RNA-sequencing analysis and a proposed scheme for the development of double-female-gametophytes in the rice wild type and rh52a mutant. (A) Correlation between qRT-PCR analysis and the RNA-seq results for 19 selected genes. The qRT-PCR analysis was carried out using either UBI as the reference gene (red circles) or CPI (green circles). (B) Mapping of 17 down-regulated differentially expressed genes to ubiquitin degradation pathways in the rh52a-m2 mutant using the MapMan tool.
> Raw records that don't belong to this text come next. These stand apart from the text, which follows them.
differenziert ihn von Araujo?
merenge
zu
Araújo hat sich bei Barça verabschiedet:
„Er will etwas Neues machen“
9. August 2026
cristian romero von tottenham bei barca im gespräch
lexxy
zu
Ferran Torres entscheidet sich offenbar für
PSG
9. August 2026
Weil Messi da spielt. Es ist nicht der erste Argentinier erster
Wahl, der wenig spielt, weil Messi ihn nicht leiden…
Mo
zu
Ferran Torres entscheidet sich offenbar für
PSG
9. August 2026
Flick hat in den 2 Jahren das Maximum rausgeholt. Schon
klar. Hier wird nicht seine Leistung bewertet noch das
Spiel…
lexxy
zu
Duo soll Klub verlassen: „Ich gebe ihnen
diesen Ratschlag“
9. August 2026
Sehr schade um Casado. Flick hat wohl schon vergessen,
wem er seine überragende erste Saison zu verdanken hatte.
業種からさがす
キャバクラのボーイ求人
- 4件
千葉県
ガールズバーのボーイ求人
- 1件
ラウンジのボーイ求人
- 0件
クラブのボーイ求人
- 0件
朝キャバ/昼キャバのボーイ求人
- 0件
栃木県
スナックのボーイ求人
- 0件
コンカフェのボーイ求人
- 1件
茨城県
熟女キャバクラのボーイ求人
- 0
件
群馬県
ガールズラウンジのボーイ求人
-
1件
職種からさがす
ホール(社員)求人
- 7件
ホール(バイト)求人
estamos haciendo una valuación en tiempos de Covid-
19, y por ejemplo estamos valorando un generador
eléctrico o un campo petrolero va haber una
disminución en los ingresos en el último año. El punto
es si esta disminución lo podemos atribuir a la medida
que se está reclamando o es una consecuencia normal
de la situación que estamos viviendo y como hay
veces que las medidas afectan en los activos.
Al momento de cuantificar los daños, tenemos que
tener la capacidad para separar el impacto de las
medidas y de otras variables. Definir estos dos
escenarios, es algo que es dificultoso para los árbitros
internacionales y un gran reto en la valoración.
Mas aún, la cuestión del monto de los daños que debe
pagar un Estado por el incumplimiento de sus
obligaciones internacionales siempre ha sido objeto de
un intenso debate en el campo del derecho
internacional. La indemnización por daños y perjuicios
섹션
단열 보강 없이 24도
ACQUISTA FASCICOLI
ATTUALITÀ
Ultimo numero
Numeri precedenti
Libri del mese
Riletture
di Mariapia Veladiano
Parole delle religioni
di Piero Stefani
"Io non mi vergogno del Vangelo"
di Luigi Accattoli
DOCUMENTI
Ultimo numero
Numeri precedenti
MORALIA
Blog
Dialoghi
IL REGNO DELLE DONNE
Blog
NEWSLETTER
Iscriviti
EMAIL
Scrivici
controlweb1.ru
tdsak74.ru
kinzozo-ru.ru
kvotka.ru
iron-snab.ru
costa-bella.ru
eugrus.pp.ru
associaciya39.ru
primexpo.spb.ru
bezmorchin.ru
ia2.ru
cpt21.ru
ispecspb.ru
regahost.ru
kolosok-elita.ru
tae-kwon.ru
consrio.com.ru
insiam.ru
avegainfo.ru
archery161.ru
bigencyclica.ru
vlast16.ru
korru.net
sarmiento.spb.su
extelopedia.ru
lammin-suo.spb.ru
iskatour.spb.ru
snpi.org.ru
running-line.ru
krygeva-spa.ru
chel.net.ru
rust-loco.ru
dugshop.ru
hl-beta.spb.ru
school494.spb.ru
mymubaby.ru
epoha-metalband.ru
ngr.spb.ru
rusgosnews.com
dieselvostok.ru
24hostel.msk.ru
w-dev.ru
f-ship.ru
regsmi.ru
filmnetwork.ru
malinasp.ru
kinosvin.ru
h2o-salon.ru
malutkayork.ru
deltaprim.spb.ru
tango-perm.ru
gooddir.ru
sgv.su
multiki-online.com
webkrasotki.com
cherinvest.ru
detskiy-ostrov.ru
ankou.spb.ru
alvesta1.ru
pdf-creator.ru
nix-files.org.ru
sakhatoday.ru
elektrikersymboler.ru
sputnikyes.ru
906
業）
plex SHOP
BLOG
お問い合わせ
The relative expression of each of the 17 genes is indicated according to the heatmap scale. (C) The relative expression of genes related to megagametophytes in the wild type (WT) and the mutant at the functional megaspore stage, as determined by qRT-PCR Using either UBI or CPI as the reference gene. (D) Schematic diagram of the double-female-gametophyte (DFG) developmental process from the functional megaspore to the mature stage, and at 1 day after fertilization (DAF) and 3 DAF. FM, functional megaspore; MN, mono-nucleate embryo sac (ES); BN, bi-nucleate ES; TN, tetra-nucleate ES; EN, eight-nucleate ES. AC, antipodal cells. The embryo sac at the mitosis stage in the wild type (WT) is indicated by the dash box. For the rh52a mutant, the dashed red box indicates the process of synchronous division in each sac from DFG at the mitosis stage, whilst the blue box indicates the process of asynchronous division.